I have a great job that I love, and the fact that I can whine about whether or not I can take naps reminds me of the summer when I worked construction for a cousin and dug a ditch all day with a shovel. A ditch he didn’t need me to dig but thought it would be funny. Or the semester I worked in a hot dog plant. Or the summer I built scaffolding at a mine. Fast forward 25 years. I get paid to type. It’s a pretty good gig.
And I really like working from home. But I’d be lying if I said I’m a statistical outlier. If I track how much time I work, I’m probably like most other Americans who work from home, working three hours more a day than I did before the pandemic. And while I’m lucky to get paid to do something I love, I have felt pretty burnt out.

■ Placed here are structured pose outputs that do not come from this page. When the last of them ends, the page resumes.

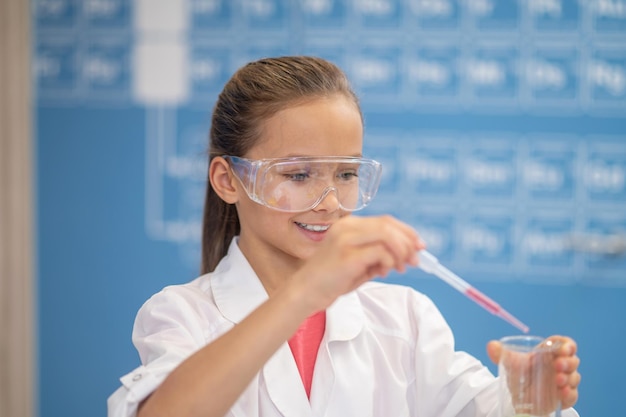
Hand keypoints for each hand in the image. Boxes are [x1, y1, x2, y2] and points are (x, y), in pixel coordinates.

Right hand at [292, 215, 423, 310]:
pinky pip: (380, 252)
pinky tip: (383, 272)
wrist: (304, 292)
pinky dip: (389, 262)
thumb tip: (407, 253)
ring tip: (402, 267)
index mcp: (349, 225)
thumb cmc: (330, 280)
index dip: (406, 232)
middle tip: (416, 259)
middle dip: (408, 242)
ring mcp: (345, 239)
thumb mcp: (358, 263)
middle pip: (388, 225)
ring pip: (386, 235)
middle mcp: (347, 227)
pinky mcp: (347, 256)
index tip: (419, 245)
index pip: (385, 221)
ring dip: (401, 252)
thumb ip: (378, 255)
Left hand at [487, 335, 579, 409]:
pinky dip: (569, 394)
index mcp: (549, 353)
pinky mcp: (565, 397)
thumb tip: (491, 345)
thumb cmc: (519, 375)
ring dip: (569, 378)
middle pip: (572, 360)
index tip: (564, 349)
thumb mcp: (510, 363)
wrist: (519, 398)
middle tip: (558, 366)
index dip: (567, 345)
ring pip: (574, 377)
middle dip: (568, 362)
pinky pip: (573, 395)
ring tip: (558, 380)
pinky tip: (562, 393)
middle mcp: (559, 366)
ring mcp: (564, 381)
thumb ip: (501, 353)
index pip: (564, 344)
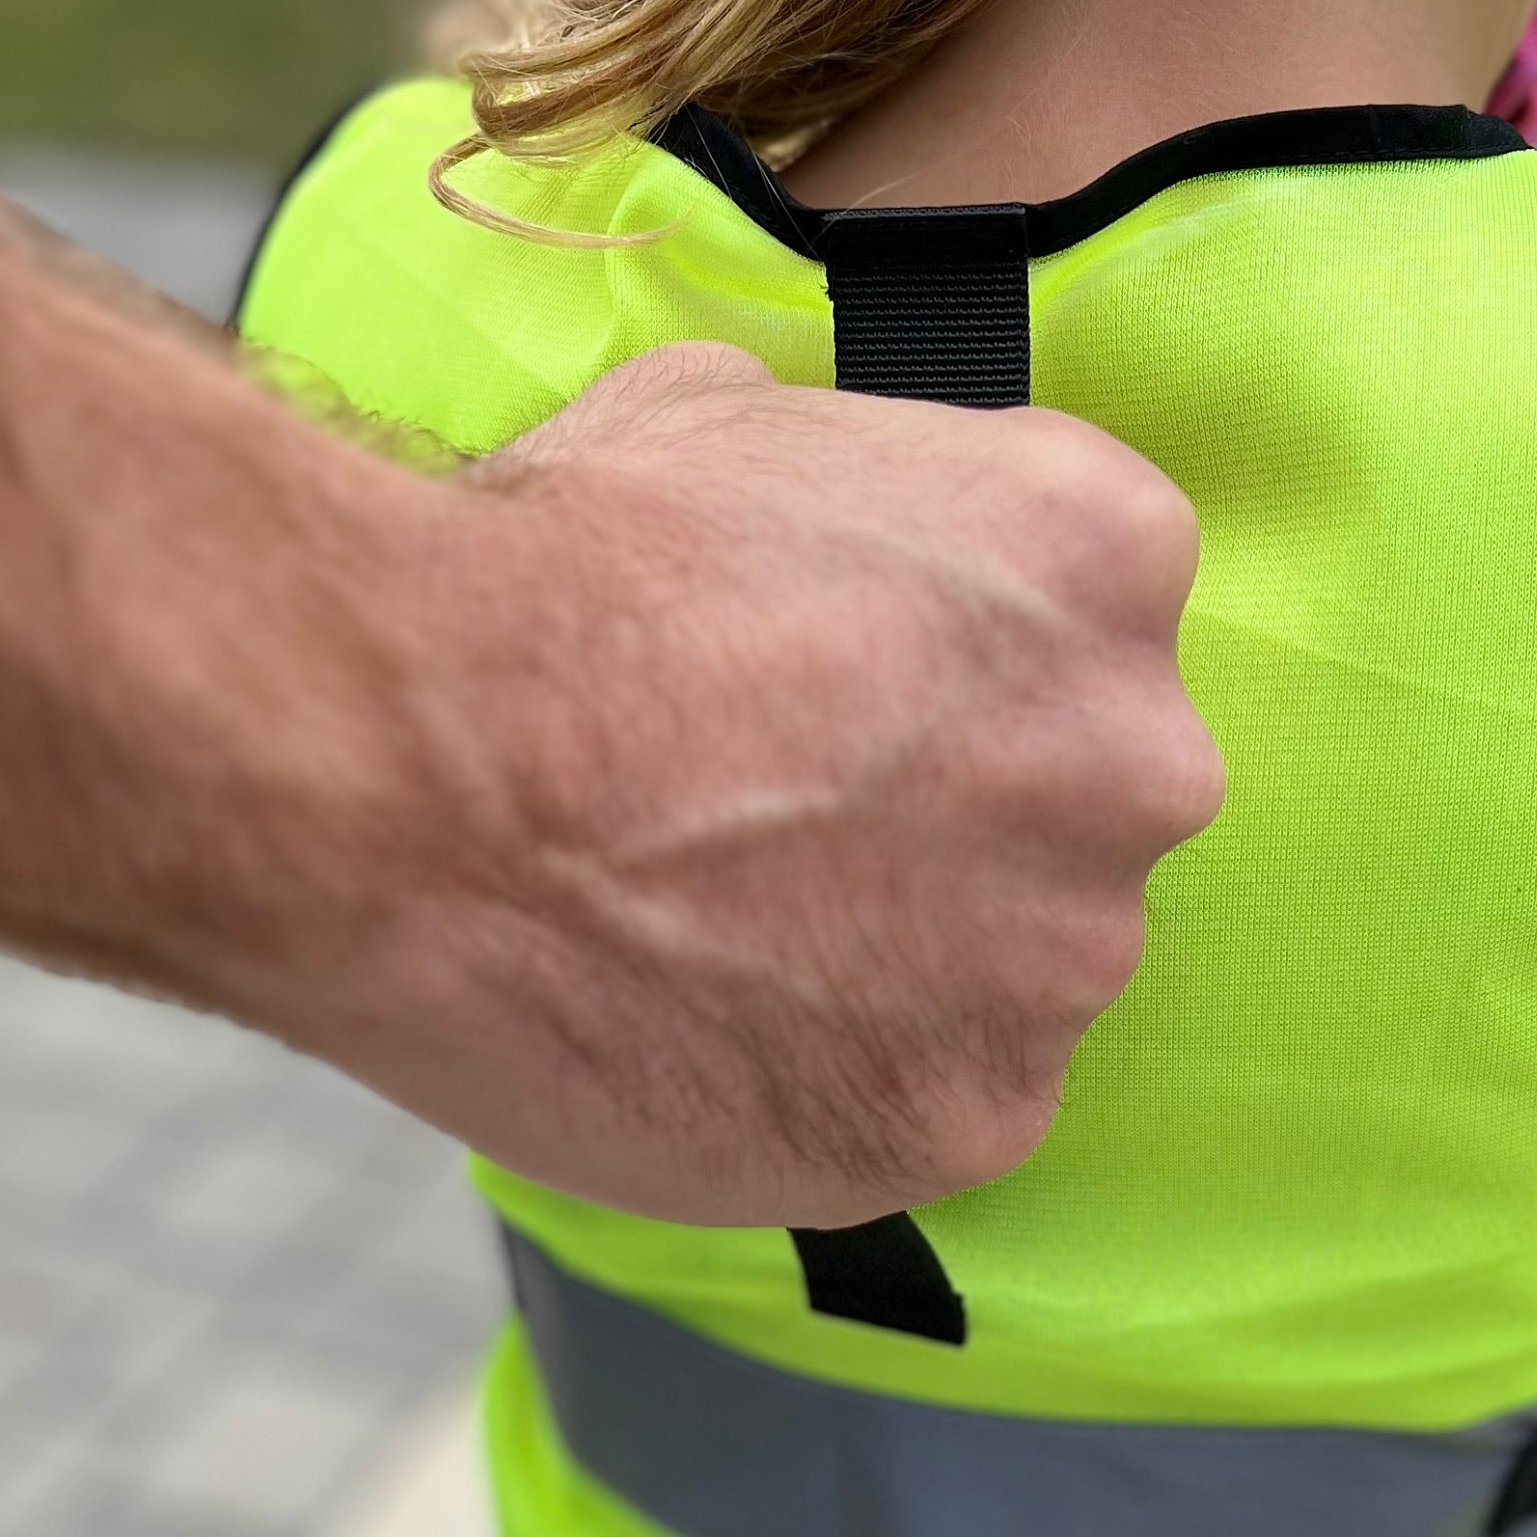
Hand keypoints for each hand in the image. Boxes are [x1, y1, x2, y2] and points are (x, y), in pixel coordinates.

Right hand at [0, 103, 1216, 1229]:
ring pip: (1023, 958)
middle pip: (1084, 788)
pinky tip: (721, 1023)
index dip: (956, 642)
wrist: (400, 768)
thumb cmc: (544, 577)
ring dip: (915, 949)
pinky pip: (943, 1096)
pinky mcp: (972, 1118)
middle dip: (963, 801)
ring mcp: (1065, 955)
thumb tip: (826, 527)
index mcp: (1105, 551)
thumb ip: (856, 488)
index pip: (1091, 604)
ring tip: (728, 925)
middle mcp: (1136, 757)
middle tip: (792, 810)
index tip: (856, 673)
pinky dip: (851, 1077)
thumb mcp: (725, 418)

But what’s really bothered me is that I feel that I’m a less engaged father, and kinda cranky as a husband. Thinking about that Slack message I’ve got to send while my wife is talking to me about that day’s trip to the dentist and the cost of braces. Present in body, but not in mind.
So what’s the answer? Here are a few tips from the experts:
- Get ready for work the same way you do when you’re going to the office.
- Disconnect when the work day is over. No work calls. No emails. No Slack.
- Go home. Meaning, when you’re done working for the day, shut off your laptop, get up from your workspace, and go “home.”
- Go for a walk. This helps you mentally switch from work mode to home mode, or in my case, dad mode.
- Plan after-work time. This could be as simple as going to the gym, making dinner or meeting up with friends. The key is to set a specific reason to “leave” work on time.
And if you feel guilty about working less, don’t. Americans work longer hours than much of the industrialized world. In fact, Europeans have cut their work hours by about 20% over the last 50 years. Spain, Iceland and Japan are all experimenting with four-day workweeks, based on research that productivity actually tails off after about 35 hours a week.
I also found another interesting nugget researching this essay. One of the best things you can do if you work from home is take breaks, and many experts recommend — wait for it — taking a nap! After all, Leonardo da Vinci was a serial napper, Albert Einstein proudly napped, and while Thomas Edison was embarrassed about it, he, too, was a ritual napper.
Maybe I can again commit to the practice. It will make me a better worker. And more importantly, a better dad.